A set \(S \) (of vertices) of a graph \(G\) is termed a dominating set of \(G\) if each vertex in \(V - S\) is adjacent to a node in \( S\). A dominating set \( S\) such as the subgraph induced by \(S\) has an isolated vertex is termed an isolate dominating set and also the minimum count of an isolate dominating set is termed the isolate domination number of \(G\) and it is represented by \(\gamma_{is} (G)\). A subset \(X \subseteq E \) is said to be an edge dominating set if each edge in \(X - E \) is adjacent to some edge in \(S\). The edge domination number is that the count of the smallest edge dominating set of \(G\) and is employed by \(\gamma^{\prime}\). A collection of edges \(X\) of \(E\) is claimed to be a perfect edge dominating set if each edge not in \( X\) is adjacent to precisely one edge in \(X\). The ideal edge domination number is that the minimum cardinality has taken perfect edge dominating sets of \(G\) and is denoted by \(\gamma_{p}^{^{\prime}}\). In this paper, we initiate the survey of bondage related to isolate domination. The isolate bondage number \(b_{is} (G)\) is outlined to be the minimum cardinality of a collection of edges whose relieved from \(G\) ends up in a graph \(G^{\prime}\) fulfilling \(\gamma_{is} (G^{\prime}) > \gamma_{is} (G)\). We obtain several results for isolate dominating set and identical values of isolate bondage number. Moreover, we investigate some bounds for the isolate bondage number, and this bound is keen and analyze under which conditions the domination parameter and isolate domination parameter are equal. Also, we found some more results for perfect edge domination, and we characterize trees for which \(\gamma^{\prime} = \gamma_{p}^{^{\prime}}\) and further exciting results.

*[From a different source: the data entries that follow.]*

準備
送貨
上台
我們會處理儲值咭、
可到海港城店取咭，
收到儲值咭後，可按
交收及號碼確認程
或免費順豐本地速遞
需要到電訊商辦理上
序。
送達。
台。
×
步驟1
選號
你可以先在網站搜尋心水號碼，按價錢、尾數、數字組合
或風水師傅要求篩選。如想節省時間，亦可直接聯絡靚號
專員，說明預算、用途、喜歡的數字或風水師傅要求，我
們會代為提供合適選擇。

一组\（S \）的曲线图的（顶点）\（G \）被称为控制集的\（G \）如果在每个顶点\（V - S \）相邻于一个节点\（S \）。控制集\（S \） ，例如通过诱导的子图\（S \）已分离的顶点被称为分离物支配集，并且还分离物支配集的最小计数被称为的分离控制数\（G \ ），并用\（\ gamma_ {is}（G）\）表示。如果\（X-E \）中的每个边都与\（S \）中的某个边相邻，则子集\（X \ subseteq E \）被称为边控制集。。边控制数是\（G \）的最小边控制集的计数，并由\（\ gamma ^ {\ prime} \）使用。如果不在\（X \）中的每个边缘都恰好与\（X \）中的一个边缘相邻，则\（E \）的边缘\（X \）的集合被称为是理想的边缘控制集。理想的边缘支配数是最小基数采用\（G \）的完美边缘支配集，并用\（\ gamma_ {p} ^ {^ {\ prime}} \）表示。在本文中，我们启动了与孤立统治相关的束缚的调查。隔离束缚数\（b_ {is}（G）\）概述为满足\（\ gamma_ {is}（G ^ {\ prime}的图\（G ^ {\ prime} \）中结束于\（G \）的边集合的最小基数）> \ gamma_ {是}（G）\）。我们获得了一些关于分离物支配集的结果，以及分离物结合数的相同值。此外，我们研究了分离株键合数的一些界限，这个界限很敏锐，并分析了在什么条件下支配参数和分离株支配参数相等。此外，我们还发现了一些其他的结果，可以完美地控制边缘，并且对\（\ gamma ^ {\ prime} = \ gamma_ {p} ^ {^ {\ prime}} \）的树进行了表征，并得出了更令人兴奋的结果。